_Material provided_:
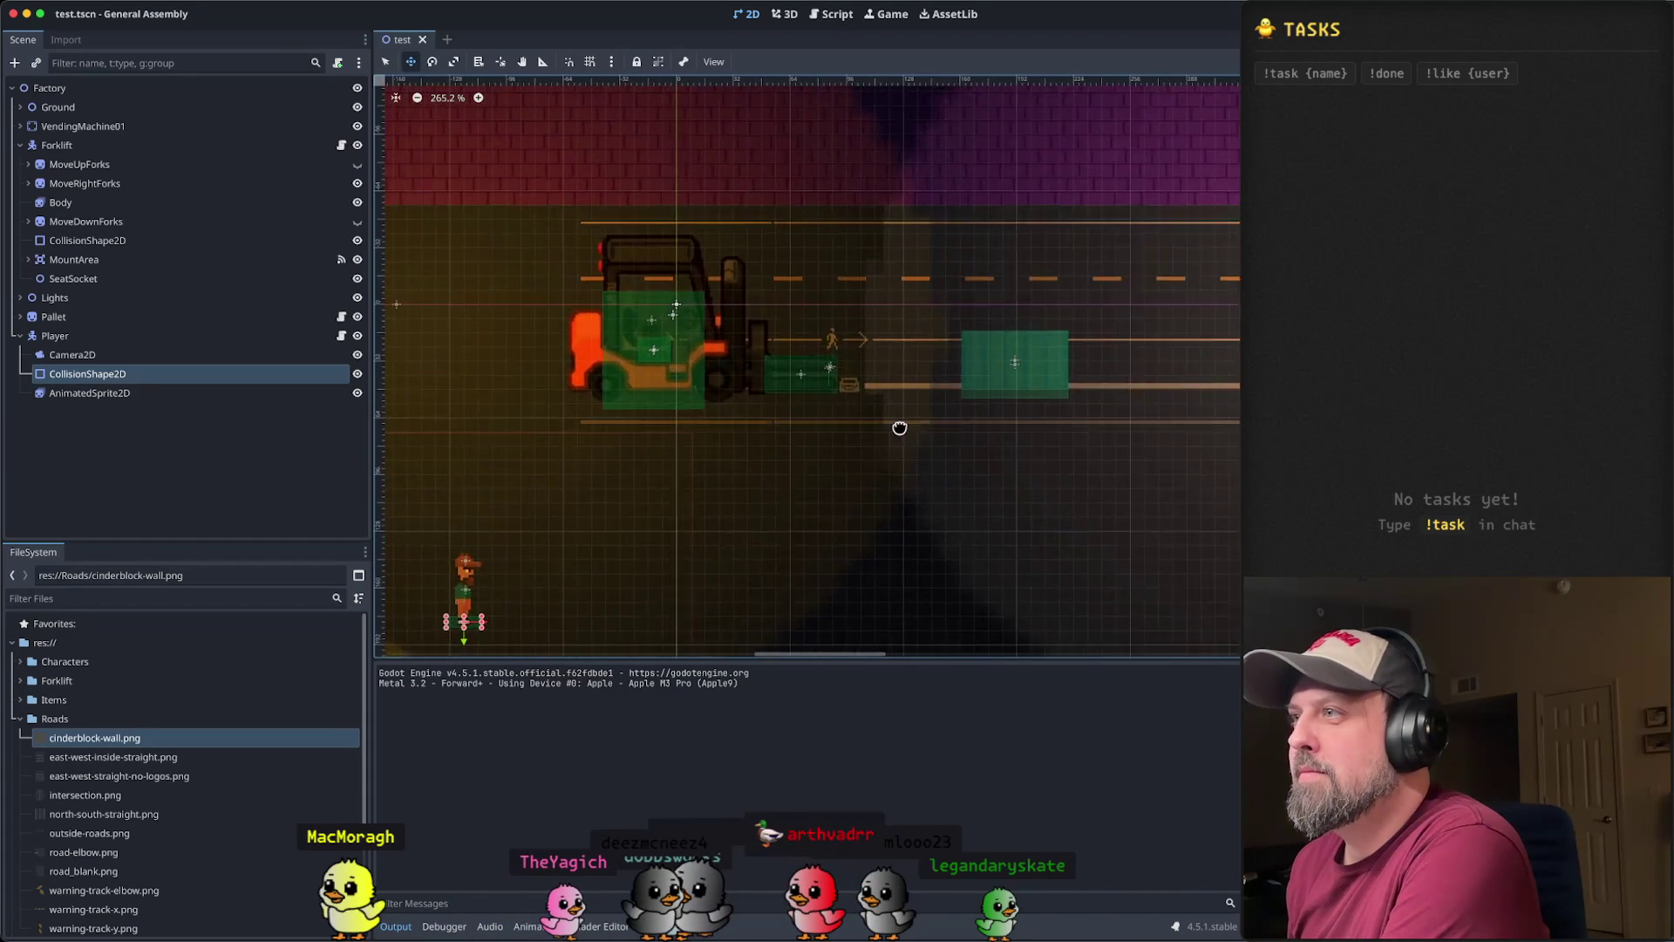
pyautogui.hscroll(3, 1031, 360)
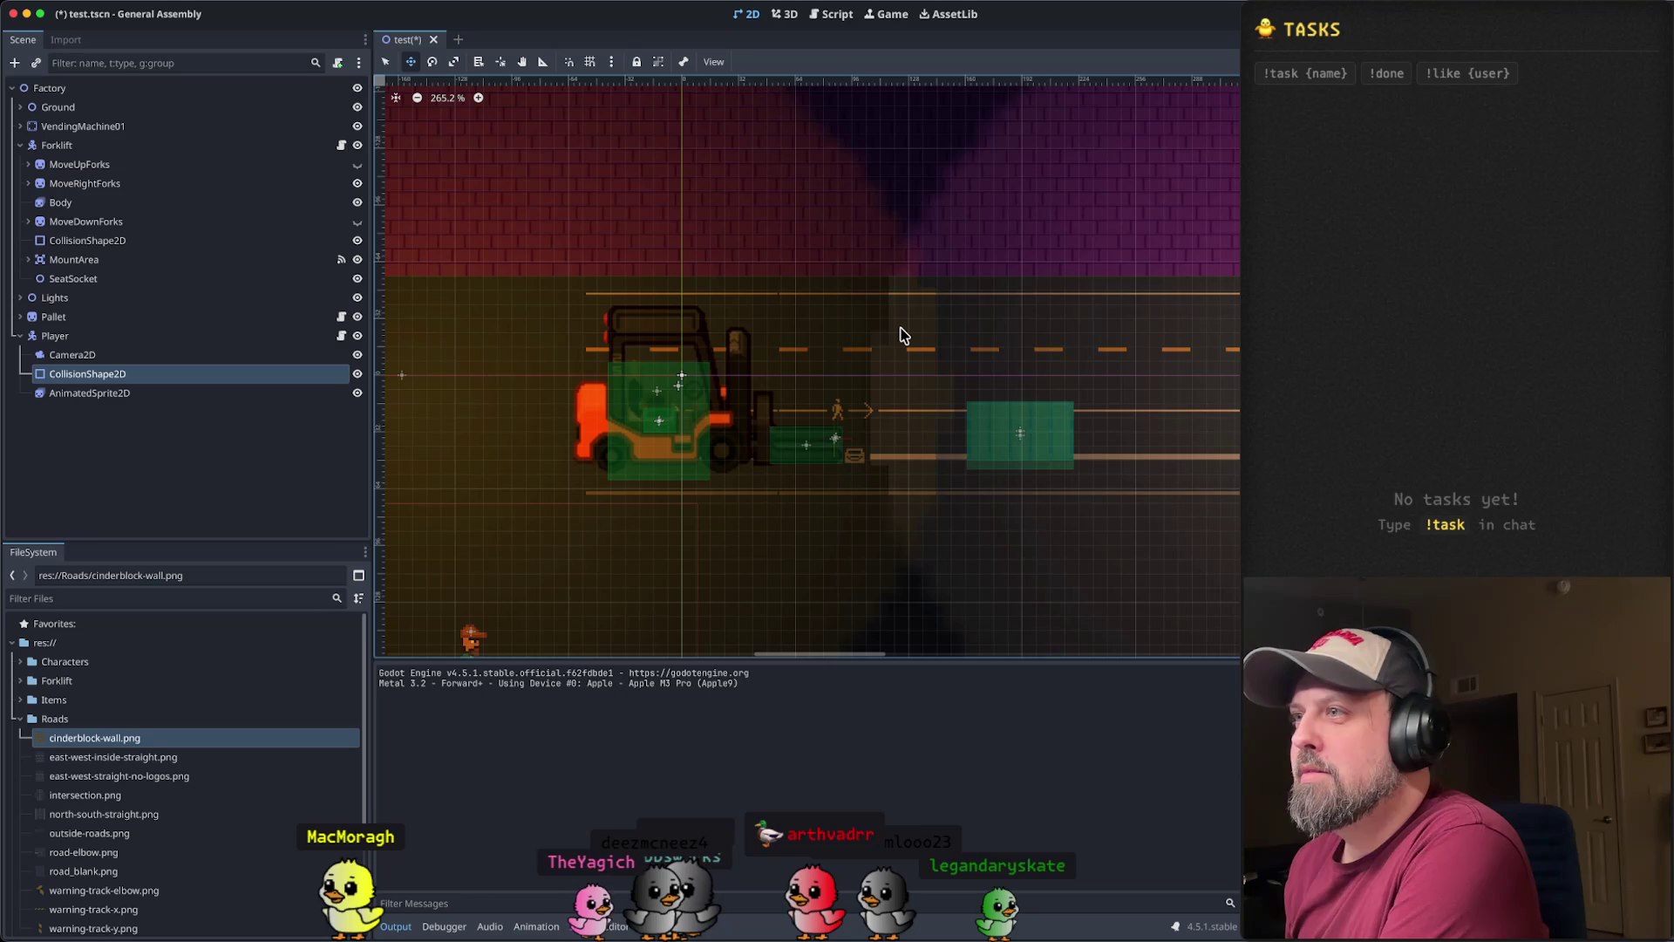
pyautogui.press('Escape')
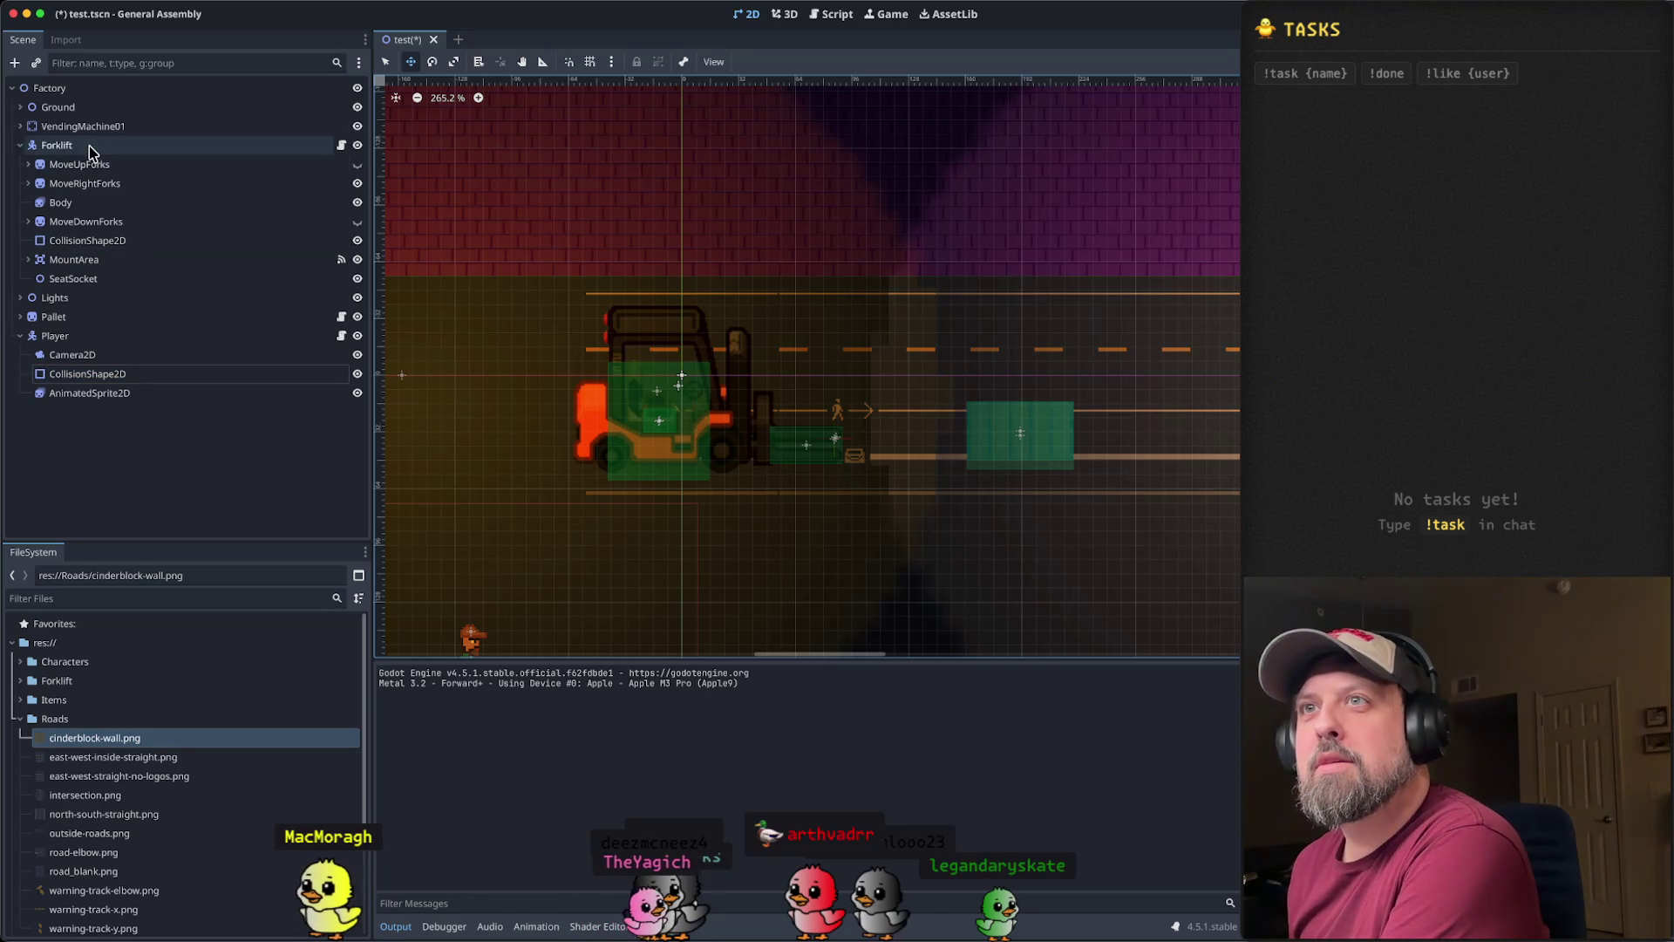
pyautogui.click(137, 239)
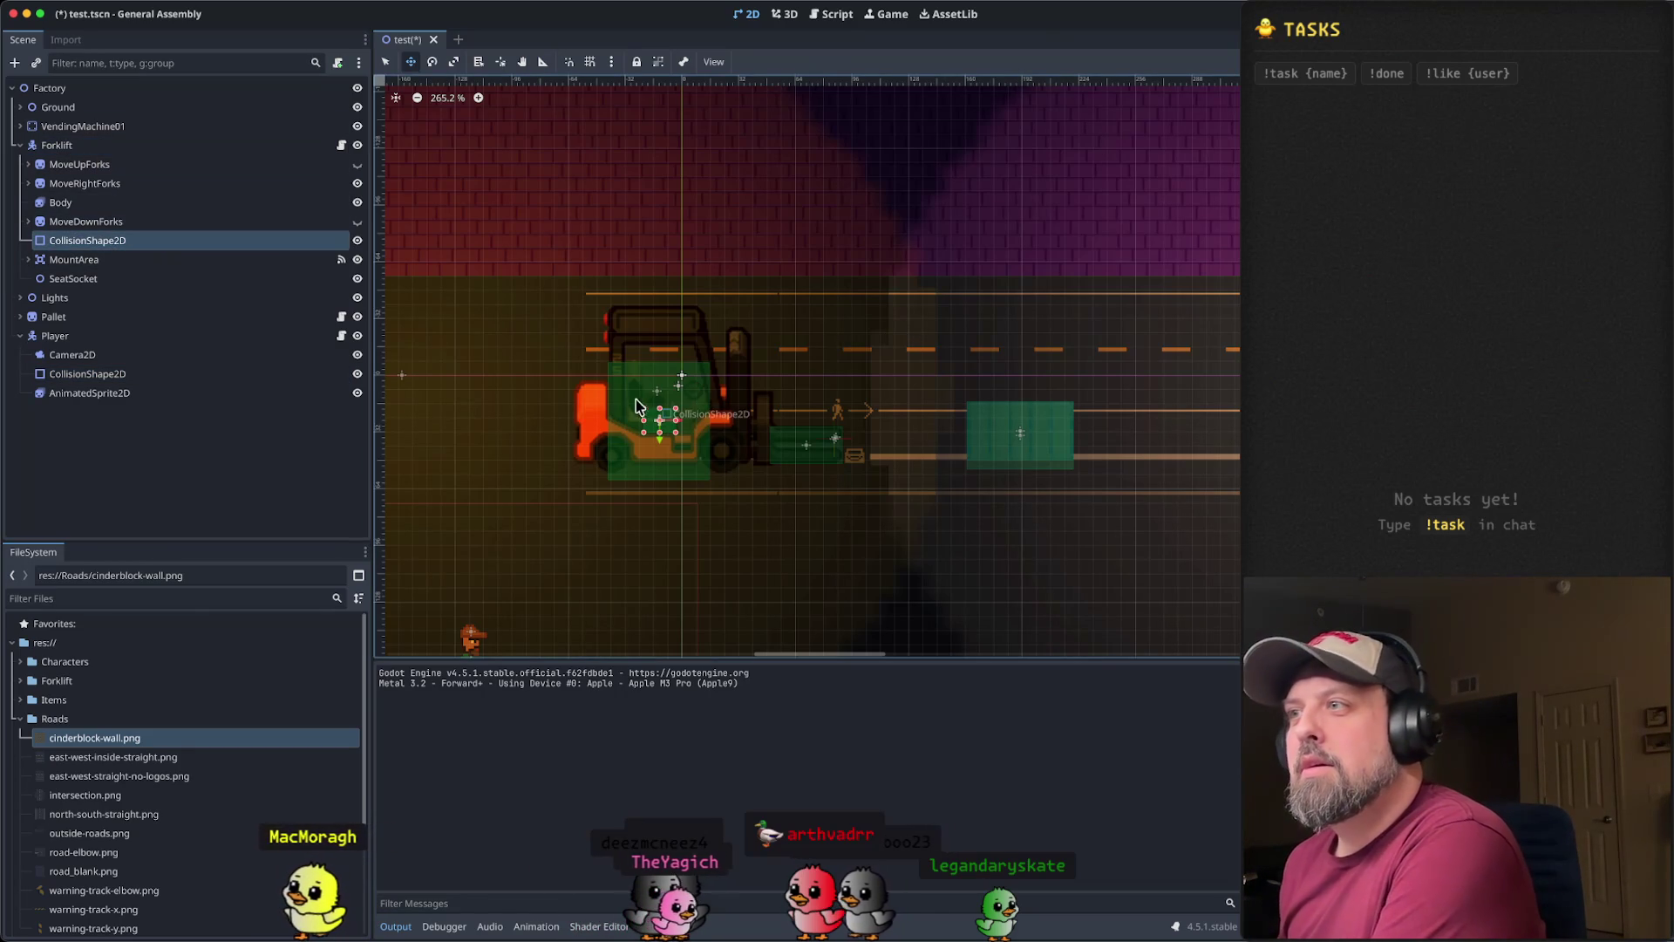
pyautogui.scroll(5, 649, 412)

_Directions_: The full listing above, duplicated exactly and without its pictures, is the answer.

_Solution for this task_:
pyautogui.hscroll(3, 1031, 360)
pyautogui.press('Escape')
pyautogui.click(137, 239)
pyautogui.scroll(5, 649, 412)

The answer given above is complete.